Aber zurück zum Scheidengewebe: Dieses ist, wie schon in Teil I erwähnt, nicht glatt, sondern eher wie in Falten gelegt. In Richtung Bauchdecke ist das Gewebe schwammartig und sehr druckempfindlich. Etwa 3 cm in diese Richtung finden viele Frauen ihren sogenannten G-Spot, der auf Druck sexuell ansprechbar ist. So gut wie alle für die sexuelle Reaktion bei Frauen verantwortlichen Nervenendungen befinden sich Außen bzw. in diesem vorderen Bereich der Vulva. Die Länge des Penis ist also tatsächlich für die Lustbefriedigung irrelevant. 

Im Inneren der Scheide sollte es immer feucht sein. Vergleichbar hiermit ist wieder der Mundraum. Ein trockener Mund ist unangenehm und nicht funktionstüchtig. Das merken wir schnell, wenn wir nichts dagegen unternehmen können und in der Folge eine Halsentzündung in Kauf nehmen müssen. Genauso verhält es sich mit der Vulva. Viele Frauen beschweren sich vor allem in jungen Jahren über zu viel Feuchtigkeit und Ausfluss. Faktisch aber sind Frauen mit viel Ausfluss weit weniger anfällig für vaginale Infektionen als andere. Grund: Die entgegengesetzte Fließrichtung macht den Keimen die Arbeit schwer.

Während im Mund der Speichel bei einer gesunden Mundflora eindringende Krankheitserreger in Schach hält, tut das also in der Scheide der Vaginalausfluss. Die beste Keimabwehr haben wir, wenn dieser einen leicht sauren pH-Wert hat. Dieser wird durch die „guten“ Döderlein-Bakterien erzeugt, die bei Irritationen der Scheide auch in Form von Scheidenzäpfchen verabreicht werden können.

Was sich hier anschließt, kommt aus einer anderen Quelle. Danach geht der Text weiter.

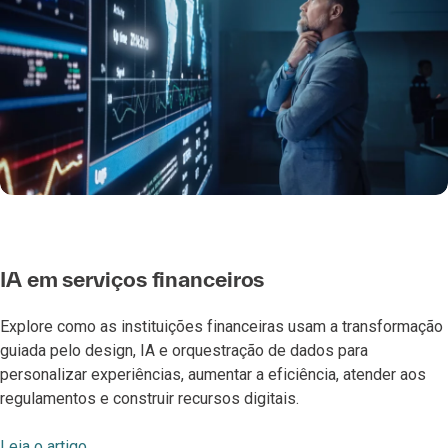
IA em serviços financeiros
Explore como as instituições financeiras usam a transformação
guiada pelo design, IA e orquestração de dados para
personalizar experiências, aumentar a eficiência, atender aos
regulamentos e construir recursos digitais.
Leia o artigo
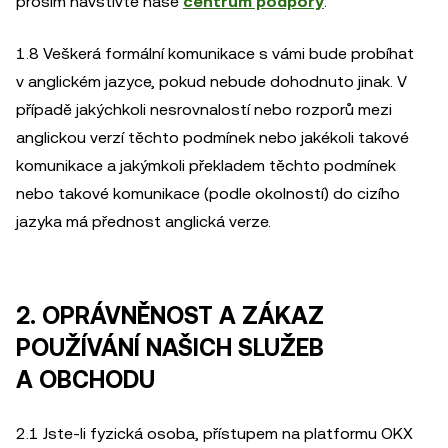
prosím navštivte naše
centrum podpory
.
1.8 Veškerá formální komunikace s vámi bude probíhat
v anglickém jazyce, pokud nebude dohodnuto jinak. V
případě jakýchkoli nesrovnalostí nebo rozporů mezi
anglickou verzí těchto podmínek nebo jakékoli takové
komunikace a jakýmkoli překladem těchto podmínek
nebo takové komunikace (podle okolností) do cizího
jazyka má přednost anglická verze.
2. OPRÁVNĚNOST A ZÁKAZ
POUŽÍVÁNÍ NAŠICH SLUŽEB
A OBCHODU
2.1 Jste-li fyzická osoba, přístupem na platformu OKX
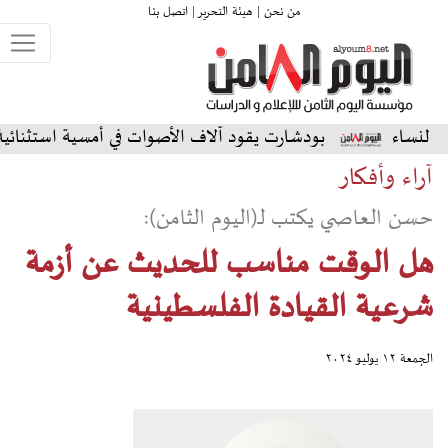
من نحن |
هيئة التحرير |
اتصل بنا
بودشارت يقود آلاف الأصوات في أمسية استثنائية على المسرح
آراء وأفكار
حسن العاصي يكتب لـ(اليوم الثامن):
هل الوقت مناسب للحديث عن أزمة
شرعية القيادة الفلسطينية
الجمعة ١٢ يوليو ٢٠٢٤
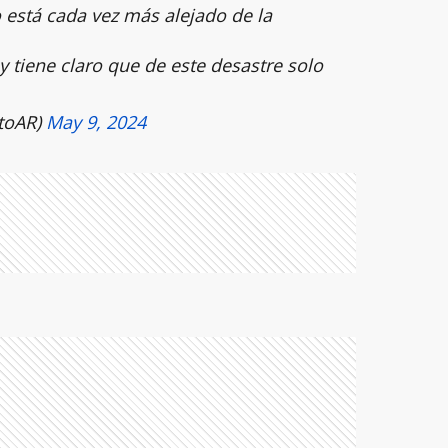
 está cada vez más alejado de la
 y tiene claro que de este desastre solo
toAR)
May 9, 2024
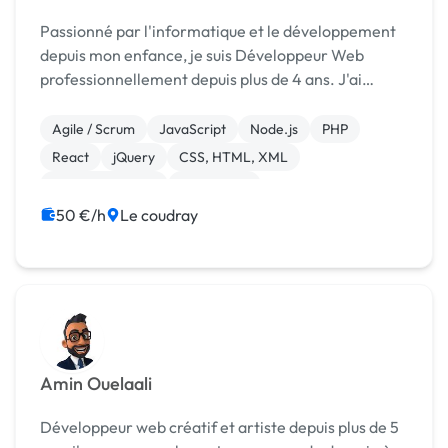
Passionné par l'informatique et le développement
depuis mon enfance, je suis Développeur Web
professionnellement depuis plus de 4 ans. J'ai
intégré les services SI de SFR en tant
qu'administrateur réseaux et systèmes puis
Agile / Scrum
JavaScript
Node.js
PHP
développeur web. J'ai val...
React
jQuery
CSS, HTML, XML
Gestion site web
WordPress
50 €/h
Le coudray
Amin Ouelaali
Développeur web créatif et artiste depuis plus de 5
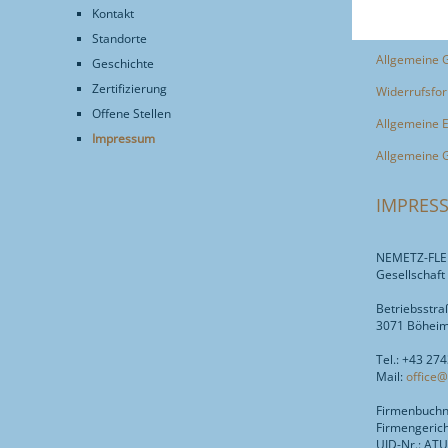
Unsere Allge
Kontakt
Standorte
Allgemeine 
Geschichte
Zertifizierung
Widerrufsfo
Offene Stellen
Allgemeine 
Impressum
Allgemeine
IMPRES
NEMETZ-FLE
Gesellschaft
Betriebsstra
3071 Böheim
Tel.: +43 27
Mail:
office@
Firmenbuch
Firmengerich
UID-Nr.: AT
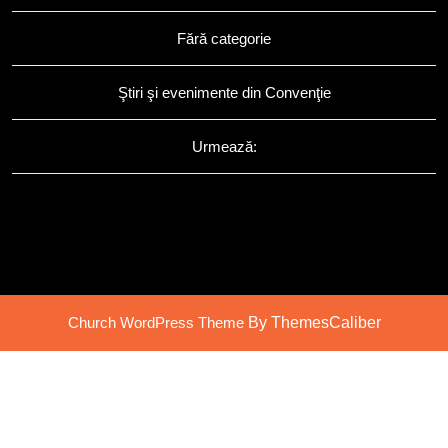
Fără categorie
Ştiri şi evenimente din Convenţie
Urmează:
Church WordPress Theme
By ThemesCaliber
Scroll
Up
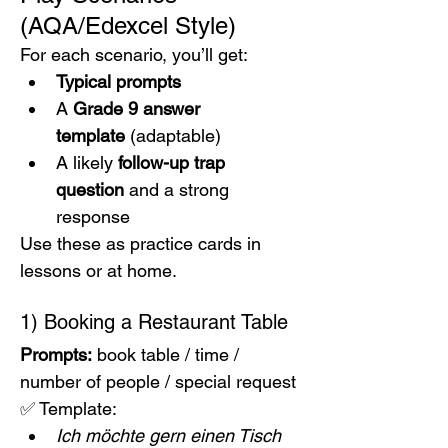
(AQA/Edexcel Style)
For each scenario, you’ll get:
Typical prompts
A 
Grade 9 answer 
template
 (adaptable)
A likely 
follow-up trap 
question
 and a strong 
response
Use these as practice cards in 
lessons or at home.
1) Booking a Restaurant Table
Prompts:
 book table / time / 
number of people / special request
✅ Template:
Ich möchte gern einen Tisch 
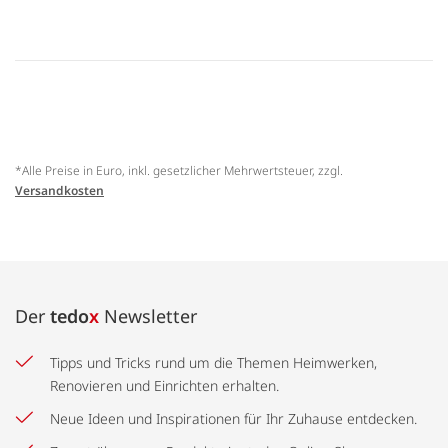
*Alle Preise in Euro, inkl. gesetzlicher Mehrwertsteuer, zzgl.
Versandkosten
Der
tedo
x
Newsletter
Tipps und Tricks rund um die Themen Heimwerken,
Renovieren und Einrichten erhalten.
Neue Ideen und Inspirationen für Ihr Zuhause entdecken.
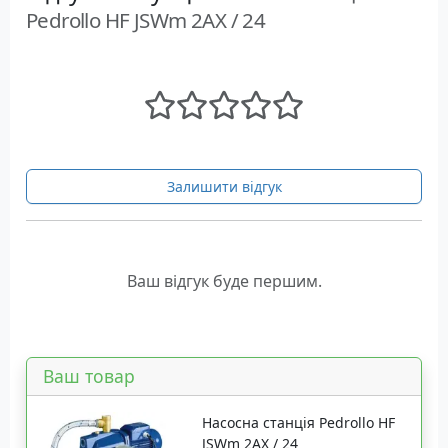
Pedrollo HF JSWm 2AX / 24
Залишити відгук
Ваш відгук буде першим.
Ваш товар
Насосна станція Pedrollo HF
JSWm 2AX / 24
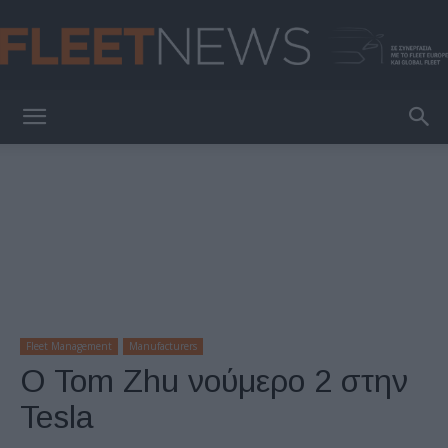
FleetNews
Fleet Management
Manufacturers
Ο Tom Zhu νούμερο 2 στην
Tesla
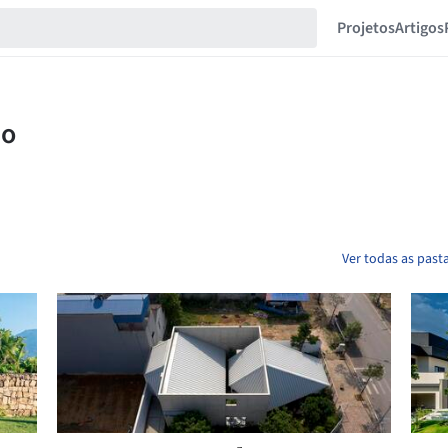
Projetos
Artigos
Ver todas as pas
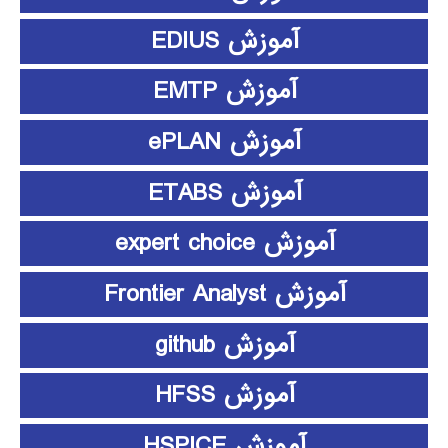
آموزش EDIUS
آموزش EMTP
آموزش ePLAN
آموزش ETABS
آموزش expert choice
آموزش Frontier Analyst
آموزش github
آموزش HFSS
آموزش HSPICE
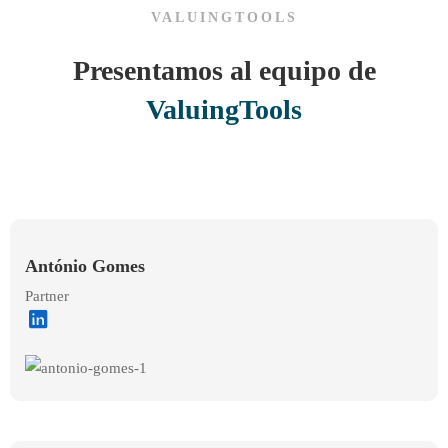
VALUINGTOOLS
Presentamos al equipo de
ValuingTools
António Gomes
Partner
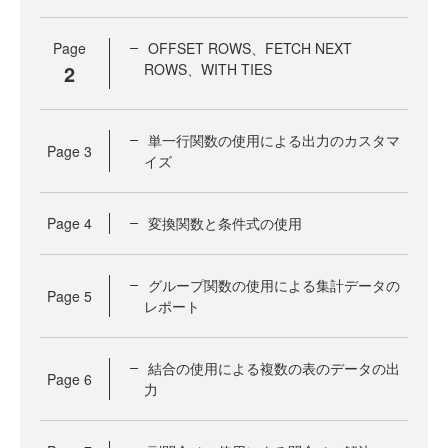
Page
OFFSET ROWS、FETCH NEXT
2
ROWS、WITH TIES
単一行関数の使用による出力のカスタマ
Page
3
イズ
Page
4
変換関数と条件式の使用
グループ関数の使用による集計データの
Page
5
レポート
結合の使用による複数の表のデータの出
Page
6
力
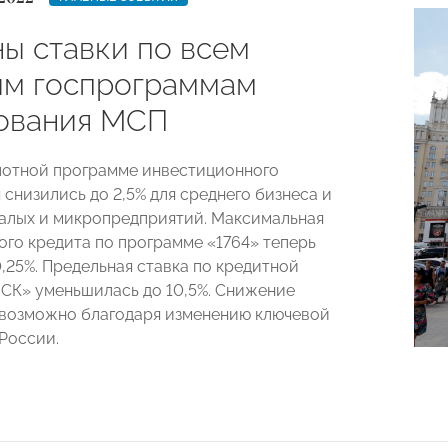
ы ставки по всем
ым госпрограммам
ования МСП
лотной программе инвестиционного
снизились до 2,5% для среднего бизнеса и
малых и микропредприятий. Максимальная
ного кредита по программе «1764» теперь
,25%. Предельная ставка по кредитной
СК» уменьшилась до 10,5%. Снижение
 возможно благодаря изменению ключевой
 России.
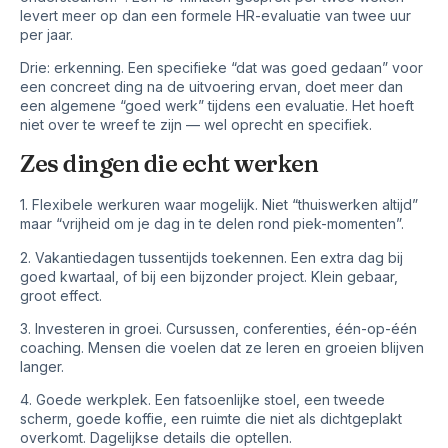
levert meer op dan een formele HR-evaluatie van twee uur
per jaar.
Drie: erkenning. Een specifieke “dat was goed gedaan” voor
een concreet ding na de uitvoering ervan, doet meer dan
een algemene “goed werk” tijdens een evaluatie. Het hoeft
niet over te wreef te zijn — wel oprecht en specifiek.
Zes dingen die echt werken
1. Flexibele werkuren waar mogelijk. Niet “thuiswerken altijd”
maar “vrijheid om je dag in te delen rond piek-momenten”.
2. Vakantiedagen tussentijds toekennen. Een extra dag bij
goed kwartaal, of bij een bijzonder project. Klein gebaar,
groot effect.
3. Investeren in groei. Cursussen, conferenties, één-op-één
coaching. Mensen die voelen dat ze leren en groeien blijven
langer.
4. Goede werkplek. Een fatsoenlijke stoel, een tweede
scherm, goede koffie, een ruimte die niet als dichtgeplakt
overkomt. Dagelijkse details die optellen.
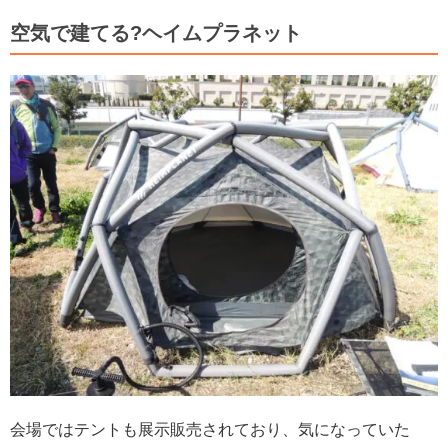
空気で建てる?ヘイムプラネット
会場ではテントも展示販売されており、気になっていた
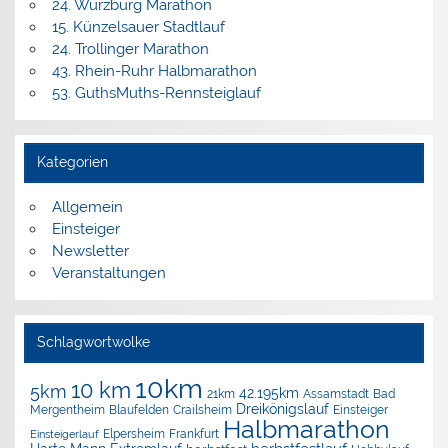
24. Würzburg Marathon
15. Künzelsauer Stadtlauf
24. Trollinger Marathon
43. Rhein-Ruhr Halbmarathon
53. GuthsMuths-Rennsteiglauf
Kategorien
Allgemein
Einsteiger
Newsletter
Veranstaltungen
Schlagwortwolke
10km
10 km
5km
42.195km
Assamstadt
Bad
21km
Dreikönigslauf
Mergentheim
Blaufelden
Crailsheim
Einsteiger
Halbmarathon
Elpersheim
Frankfurt
Einsteigerlauf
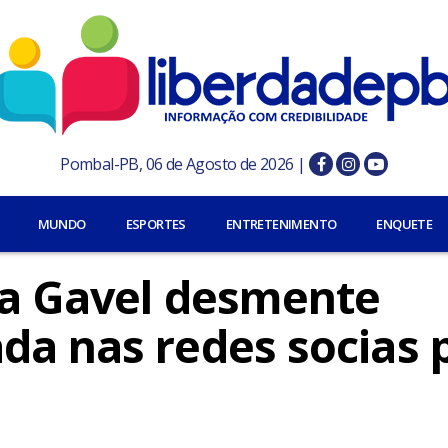
Pombal-PB, 06 de Agosto de 2026 |
MUNDO
ESPORTES
ENTRETENIMENTO
ENQUETE
da Gavel desmente
da nas redes socias 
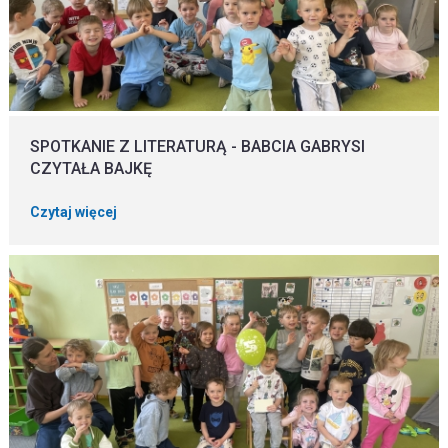
SPOTKANIE Z LITERATURĄ - BABCIA GABRYSI
CZYTAŁA BAJKĘ
Czytaj więcej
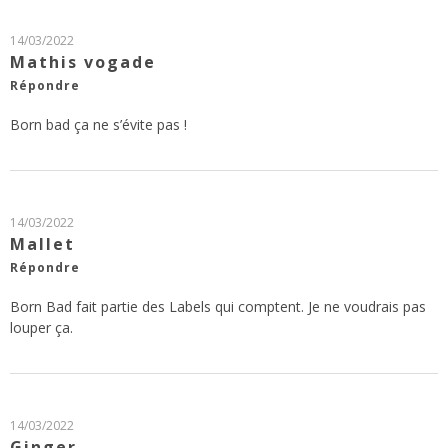
14/03/2022
Mathis vogade
Répondre
Born bad ça ne s’évite pas !
14/03/2022
Mallet
Répondre
Born Bad fait partie des Labels qui comptent. Je ne voudrais pas
louper ça.
14/03/2022
Ginger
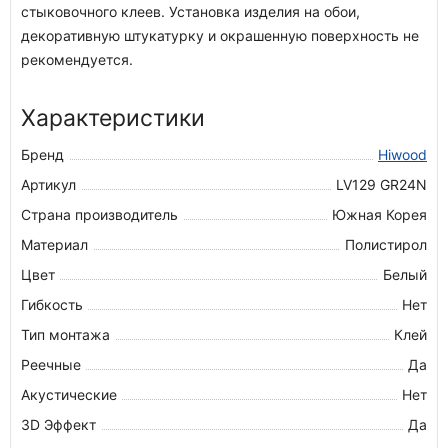
стыковочного клеев. Установка изделия на обои,
декоративную штукатурку и окрашенную поверхность не
рекомендуется.
Характеристики
Бренд
Hiwood
Артикул
LV129 GR24N
Страна производитель
Южная Корея
Материал
Полистирол
Цвет
Белый
Гибкость
Нет
Тип монтажа
Клей
Реечные
Да
Акустические
Нет
3D Эффект
Да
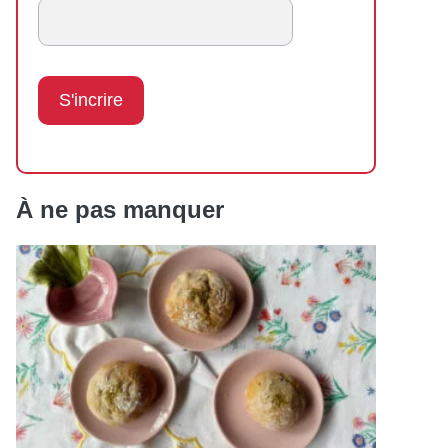
À ne pas manquer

Ein altes Hausmittel, mit dem Sie einen ähnlichen Effekt erzielen können, ist Naturjoghurt. Lassen Sie sich hierzu einen Tampon mit weißem Joghurt vollsaugen und führen Sie ihn dann für einige Stunden in die Scheide ein. Scheidenspülungen, das Einbringen von Seifen und Intimwaschlotionen u. ä. zerstören dieses System nur und sollten eher nicht zum Einsatz kommen.

Machen Sie sich mit Ihrem Körper, hier insbesondere mit Ihrem Ausfluss vertraut, dann können Sie auftretende Irritationen schnell selbst erkennen. Verändern sich Geruch oder Konsistenz, so suchen Sie bitte umgehend Ihren Gynäkologen auf. Je früher die Störung diagnostiziert ist, umso weniger invasiv fällt die Behandlung aus.